Annyong! Lindsay here.
So, after my recent post about The Calligrapher’s Daughter I started feeling a little bit sorry for everyone in Korea who doesn’t have an English public library they can waltz into to check out a book.
But, that said, there are still ways to get your read on in Korea. There are some great resources (some even free!).
Last year, a group of girlfriends and I started a book club in Gwangju. We met once a month and talked about the book we read (we all shared about three copies) and drank copious amounts of wine (like every book club should do!). It was a club I never thought possible when I first left for Korea. But it’s definitely doable, and even downright easy.
Here’s how to get your hands on some English pages:
- Gwanju International Center–this place is amazing! Not only do they set up weekly talks and monthly outings, offer Korean lessons every other day, and publish a monthly magazine, but they also have an ever-expanding library. It was my lifeline to literature in Korea. They’ve got everything. (And they never get mad when you accidentally keep a book for a year). When we recently left Gwangju, I dumped about 20 of our books there that we collected. And so do many other foreigners. So the collection keeps on growing!
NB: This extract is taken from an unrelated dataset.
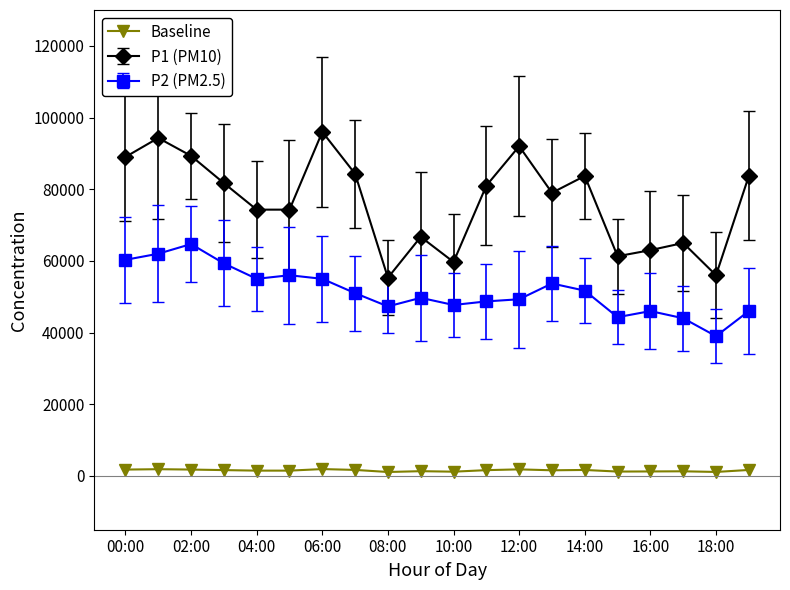

What is the average value of the Baseline series?

1529.6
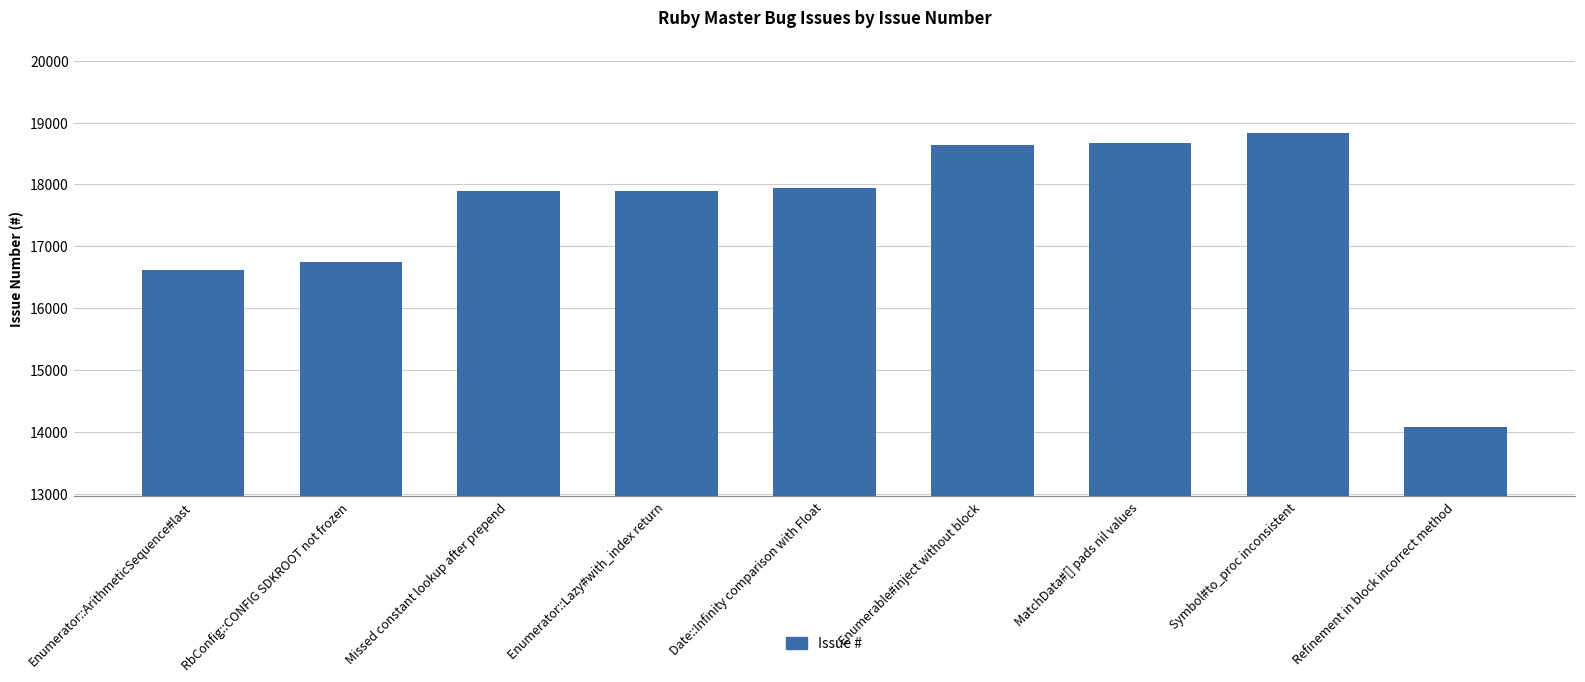

What value does the data have at Date::Infinity comparison with Float?

17945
- What the Book— This Seoul (Itaewon) bookstore offers just about everything: magazines, books, English learning materials, games, etc. And anything they don’t have, they’ll order. The best part about it is that if you don’t live in Seoul, you can easily order online and do one of those nifty bank transfers in Korea. So easy! And your book is at your doorstep by the end of the week!
- Swap with friends--This is the easiest and cheapest way to get a book. Take advantage of the foreign community in your city and do some book swaps. My friends and I swapped constantly. And when people are getting ready to head out of Korea after their contract ends, make sure to help them take any books off their hands!